I won’t ever forget the panicky feeling I had, driving around, alone, the seep of the cold in my little Ford Escort. Keeping silence in the car, rather than my usual blasting metal.

I thought I’d never get out of the city.

Here’s Your Prompt: Write about being lost. If you’re journaling, this could be a personal time when you were lost. If not, throw your character out into the wild.

Where is he lost? In the city or in the woods? During a gentle summer evening or a sleeting winder evening, darkness falling.

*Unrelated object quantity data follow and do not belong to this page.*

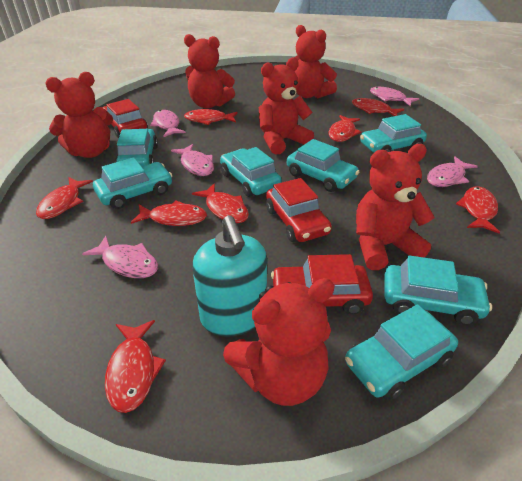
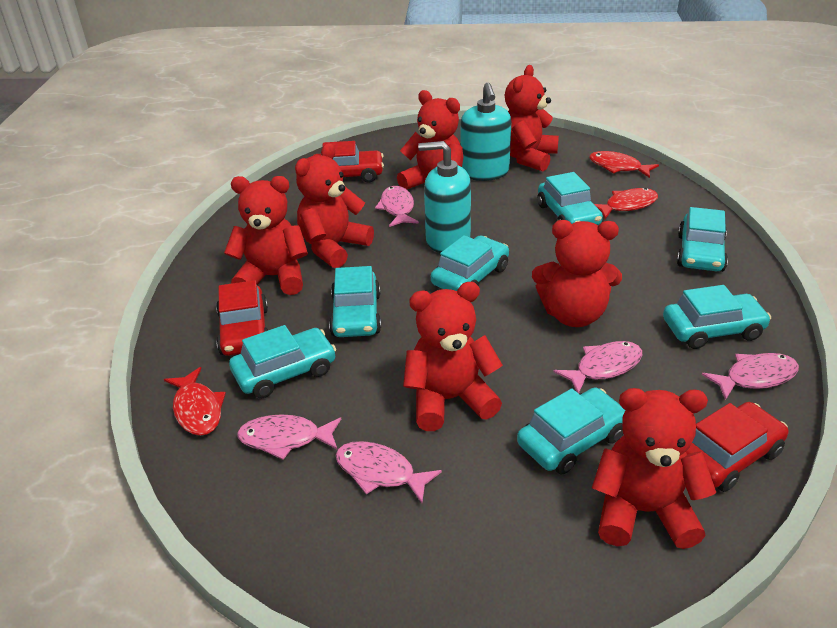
red fish: 8 -> 3
red teddy bear: 6 -> 7
turquoise soap dispenser: 1 -> 2

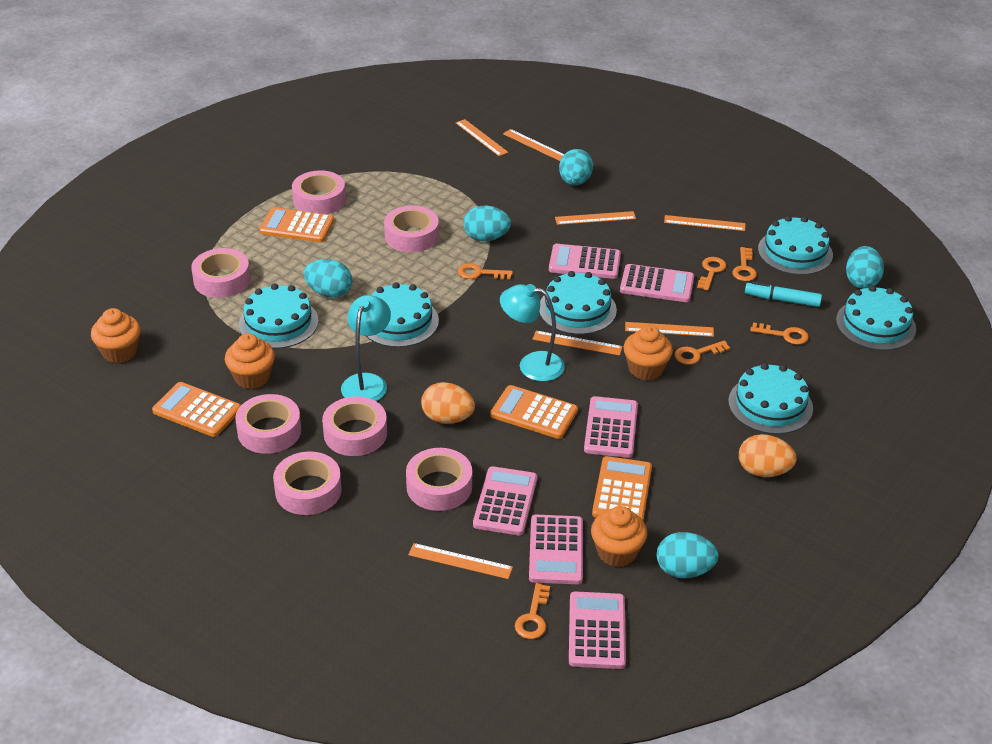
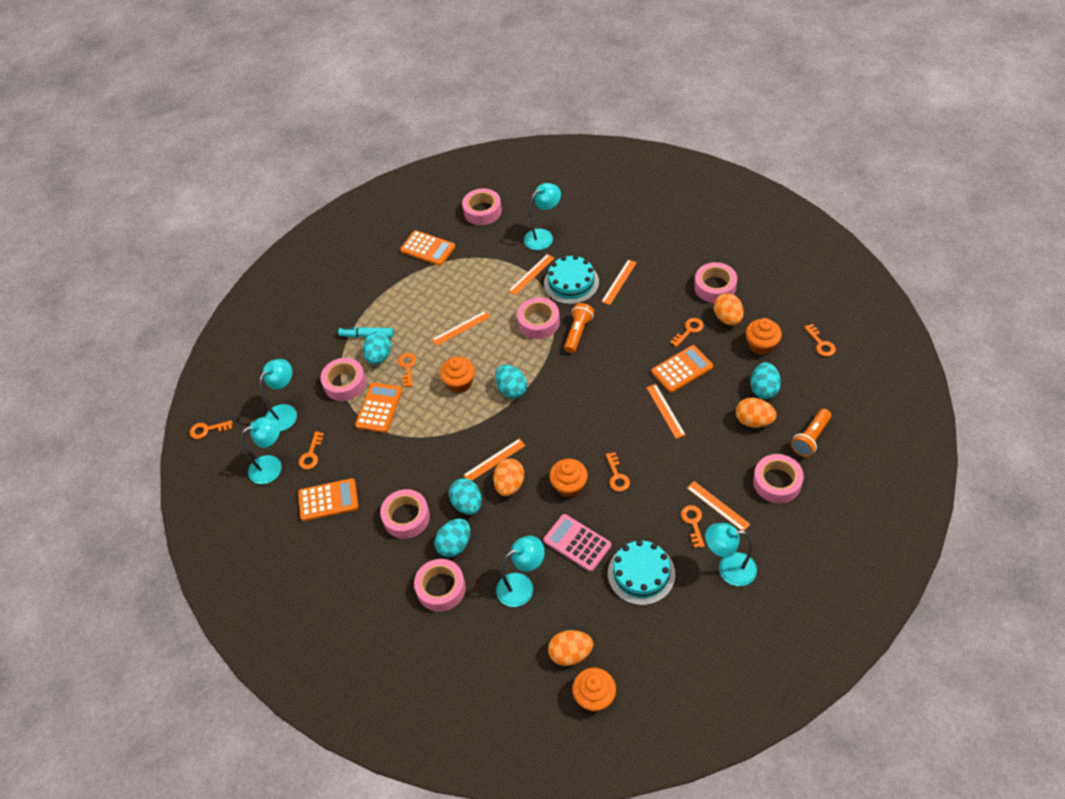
orange egg: 2 -> 4
orange flashlight: 0 -> 2
orange key: 6 -> 7
orange ruler: 7 -> 6
pink calculator: 6 -> 1
turquoise cake: 6 -> 2
turquoise lamp: 2 -> 5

Make sure your character has no means to navigate: no compass, no GPS, no sewing needle and cork (look it up if you don’t know what I’m referring to). If you want to be really cruel, make certain your character has no sense of direction, too. Also: there’s no one around to ask directions of.

How does she feel? Is she panicked? Resigned? Pragmatic? Is her stomach upset? Is she shaking? Does she feel like she wants to throw up? How does he react? Swear? Cry? Kick something? When your character finally moves…tell us why he or she chose that direction. Did he see a light in the distance? Smoke? The sound of gunfire? Maybe they’re running away from one direction, rather than another. Why?

Make it as hard as possible for your character to find his way. And once he or she does, describe the relief, the ensuing anger, the rants, the promises (I’m never going there again!) they feel once they’re safe and sound.


*I could be misremembering which street here. 7th? 11th? It was a long time ago. But I think you get the point.